Amit Oza, MD, a professor of medicine at the University of Toronto, appeared to agree more with the authors of the original paper than the authors of the letter. “I think that the original authors basically contend that based on progression-free survival, the patient that they discussed in this case would have benefit in terms of delaying progression,” he said. “And I think in that statement, the original authors are right — that there is benefit in that setting.”

“I think that the people who wrote the letter are taking a hard line,” Dr Oza added.

The above debate reflects some of the dilemmas that gynecologists treating ovarian cancer face every day, said Veena John, MD, system head of GYN medical oncology at Northwell Health Cancer Institute in Lake Success, New York. “Even though, as cited by the authors in the article, bevacizumab has been approved in first-line treatment as well as maintenance treatment, this still is not widely embraced by all gyn oncologists,” she said. “The reservation may stem from the toxicity and cost [versus] benefit. As stated in the article, bevacizumab comes with serious side effects, and none of the studies showed an overall survival benefit.”

However, some groups of patients, such as those with advanced disease, suboptimal surgery, or stage IV disease as illustrated in ICON-7, may indeed benefit from bevacizumab as maintenance, Dr John said.

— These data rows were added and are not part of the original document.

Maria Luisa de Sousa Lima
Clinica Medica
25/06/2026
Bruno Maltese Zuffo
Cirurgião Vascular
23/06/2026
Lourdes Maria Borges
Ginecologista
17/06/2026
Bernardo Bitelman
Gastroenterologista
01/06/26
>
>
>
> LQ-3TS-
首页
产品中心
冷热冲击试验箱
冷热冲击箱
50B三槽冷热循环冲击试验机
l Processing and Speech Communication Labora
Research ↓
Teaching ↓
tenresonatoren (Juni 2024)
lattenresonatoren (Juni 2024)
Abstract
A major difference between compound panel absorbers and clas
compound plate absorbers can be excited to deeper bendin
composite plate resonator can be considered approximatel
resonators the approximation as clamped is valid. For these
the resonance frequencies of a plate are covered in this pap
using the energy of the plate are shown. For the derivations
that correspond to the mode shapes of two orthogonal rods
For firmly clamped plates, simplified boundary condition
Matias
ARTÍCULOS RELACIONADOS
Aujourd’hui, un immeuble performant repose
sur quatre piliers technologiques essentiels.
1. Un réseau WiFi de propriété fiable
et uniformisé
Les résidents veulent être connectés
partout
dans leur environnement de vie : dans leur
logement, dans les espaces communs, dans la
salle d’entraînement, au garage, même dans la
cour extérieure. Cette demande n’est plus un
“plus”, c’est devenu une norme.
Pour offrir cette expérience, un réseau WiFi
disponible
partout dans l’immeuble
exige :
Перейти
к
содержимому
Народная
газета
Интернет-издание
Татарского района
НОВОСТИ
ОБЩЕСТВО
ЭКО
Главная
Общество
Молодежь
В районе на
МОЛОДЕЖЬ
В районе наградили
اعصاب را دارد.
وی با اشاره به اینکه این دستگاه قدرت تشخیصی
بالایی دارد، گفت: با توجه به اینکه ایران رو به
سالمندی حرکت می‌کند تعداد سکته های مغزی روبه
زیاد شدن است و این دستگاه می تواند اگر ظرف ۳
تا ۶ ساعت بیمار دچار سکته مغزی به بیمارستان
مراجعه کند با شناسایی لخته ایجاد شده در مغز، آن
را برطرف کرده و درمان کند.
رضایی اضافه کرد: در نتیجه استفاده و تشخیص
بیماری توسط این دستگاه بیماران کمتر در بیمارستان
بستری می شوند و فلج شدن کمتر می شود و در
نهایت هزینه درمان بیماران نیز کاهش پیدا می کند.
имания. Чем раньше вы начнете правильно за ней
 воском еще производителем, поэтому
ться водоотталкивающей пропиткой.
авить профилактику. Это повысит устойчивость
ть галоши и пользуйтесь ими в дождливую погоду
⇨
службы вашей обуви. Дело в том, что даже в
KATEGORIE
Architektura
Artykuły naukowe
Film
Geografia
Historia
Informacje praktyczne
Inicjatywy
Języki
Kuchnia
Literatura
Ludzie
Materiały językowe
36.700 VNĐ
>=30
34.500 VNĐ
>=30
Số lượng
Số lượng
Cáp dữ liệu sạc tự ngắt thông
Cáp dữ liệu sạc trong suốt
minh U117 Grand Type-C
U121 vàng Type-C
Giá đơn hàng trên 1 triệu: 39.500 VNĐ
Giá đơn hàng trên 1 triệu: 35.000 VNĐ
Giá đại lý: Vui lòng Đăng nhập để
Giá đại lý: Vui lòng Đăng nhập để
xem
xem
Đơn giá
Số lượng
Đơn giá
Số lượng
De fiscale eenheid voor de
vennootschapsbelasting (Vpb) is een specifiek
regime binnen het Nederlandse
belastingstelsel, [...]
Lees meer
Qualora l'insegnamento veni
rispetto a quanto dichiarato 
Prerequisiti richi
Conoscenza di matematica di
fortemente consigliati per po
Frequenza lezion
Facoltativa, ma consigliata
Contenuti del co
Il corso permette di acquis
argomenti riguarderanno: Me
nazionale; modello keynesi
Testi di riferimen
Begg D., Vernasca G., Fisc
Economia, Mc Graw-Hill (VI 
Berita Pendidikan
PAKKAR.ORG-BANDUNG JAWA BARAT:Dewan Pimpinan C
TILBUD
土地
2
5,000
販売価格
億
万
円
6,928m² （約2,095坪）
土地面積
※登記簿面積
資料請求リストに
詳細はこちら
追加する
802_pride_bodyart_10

For a patient who comes in for first-line treatment after an R0 resection of stage IIIc ovarian cancer, she said: “I will have a discussion with the patient regarding bevacizumab. And hopefully make a decision together.”

References

  1. Bouberhan S, Shea M, Cannistra SA. Advanced epithelial ovarian cancer: Do more options mean greater benefits? J Clin Oncol. 2019;37(16):1359-1364.
  2. Buckanovich RJ, Rustin G, Uppal S, et al. No role for maintenance bevacizumab for up-front stage IIIc (R0) ovarian cancer. J Clin Oncol. 2019;37(29):2707-2708.
  3. Madariaga A, Rustin GJS, Buckanovich RJ, et al. Wanna get away? Maintenance treatments and chemotherapy holidays in gynecologic cancers. Am Soc Clin Oncol Educ Book. 2019;39:e152-e166.
  4. Bouberhan S, Shea M, Cannistra SA. Reply to R.J. Buckanovich et al. J Clin Oncol. 2019;37(29): 2708-2709.